I worked on one last night.  Find yourself some clips/clamps.  They're handy for applying the pressure while the glue is drying.  I had glue all over my fingertips and I was running around trying to gather up potato chip clips.  LOL!  Organization is not my strong point and I have ZERO crafting skills.


----------



## MarthaT (Mar 3, 2009)

Simply Gorgeous


----------



## Kind (Jan 28, 2009)

I like the shade of the Turquoise color.


----------



## pomlover2586 (Feb 14, 2009)

OOO Very pretty color!


----------



## Ruby296 (Nov 1, 2008)

What a beautiful color!  Hope you'll post pics of your finished product


----------



## Kathy (Nov 5, 2008)

Really pretty. Good job.


----------



## Christina (Feb 4, 2009)

I love that snakeskin, where did you find it? It looks beautiful with the skin you chose, I can't wait to see how the cover turns out!


----------



## DD (Nov 9, 2008)

Stunning combination of colors!


----------



## LunarEarthMama (Mar 19, 2009)

I told you this before, but you have really great taste! The combo is so very lovely. Beautiful colors.


----------



## Linda Cannon-Mott (Oct 28, 2008)

Love the color combintain, please post when your cover is complete.


----------



## JeanThree (Feb 22, 2009)

What a beautiful combination. I have a question for you--do you know if they make that skin for K-1-- and would it look good with a wine oberon cover?  See my celtic hounds on page 19 of "Post your oberon to see which one is prettiest" . I need a skin that looks god with wine, and they seem in short supply. Thanks !!!


----------



## dixielogs (Dec 14, 2008)

JeanThree said:


> What a beautiful combination.

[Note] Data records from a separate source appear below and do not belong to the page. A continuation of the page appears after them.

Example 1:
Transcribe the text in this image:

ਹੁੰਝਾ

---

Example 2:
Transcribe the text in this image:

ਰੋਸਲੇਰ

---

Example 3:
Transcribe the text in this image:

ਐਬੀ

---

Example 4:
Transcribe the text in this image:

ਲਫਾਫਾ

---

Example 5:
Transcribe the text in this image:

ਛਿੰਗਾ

I have a question for you--do you know if they make that skin for K-1-- and would it look good with a wine oberon cover? See my celtic hounds on page 19 of "Post your oberon to see which one is prettiest" . I need a skin that looks god with wine, and they seem in short supply. Thanks !!!


you know, I do not see that skin for the Kindle 1, but I am sure if you asked, they would do it. I also did see several that would look good with wine. Look at Kindleone # 8.35.80.171


----------



## dixielogs (Dec 14, 2008)

http://www.syfabrics.com/Browse.aspx/Snake-Skin-Vinyl/406

link to where I got the snakeskin. they have other colors as well


----------



## pomlover2586 (Feb 14, 2009)

yes we definitely need finished product pics!


----------



## traceyreads (Dec 18, 2008)

pomlover2586 said:


> yes we definitely need finished product pics!

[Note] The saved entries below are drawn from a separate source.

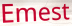
Emest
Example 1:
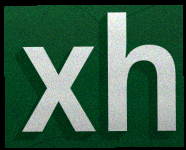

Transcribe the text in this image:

xh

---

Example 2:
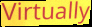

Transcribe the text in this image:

Virtually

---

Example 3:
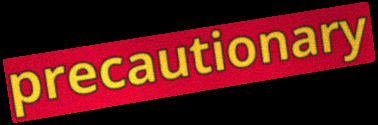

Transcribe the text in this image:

precautionary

And we need step-by-step pics for the craft-challenged (me) Great combo, love the color!


----------



## Christina (Feb 4, 2009)

dixielogs said:


> http://www.syfabrics.com/Browse.aspx/Snake-Skin-Vinyl/406
> 
> link to where I got the snakeskin. they have other colors as well


Thanks for the link, I ordered some for my Amazon cover, too!


----------



## DD (Nov 9, 2008)

Your 3acp skin looks so different than it does on the website.  Yours looks like it has a lot more turquoise.  I love it.


----------



## kevin63 (Feb 10, 2009)

dixielogs said:


> the turquoise snakeskin pleather came yesterday and I cannot believe how gorgeous it is. the pictures do not do it justice. I paired it with the 3acp skin #92 and I have #45 as a backup that looks equally good.


#45 is nice but I really like the the one you have there. That red looks great with the turquoise. Can't wait to see your finished product. How much material did you order? Looks like there's a lot there. Was there a minimum amount that you had to order?


----------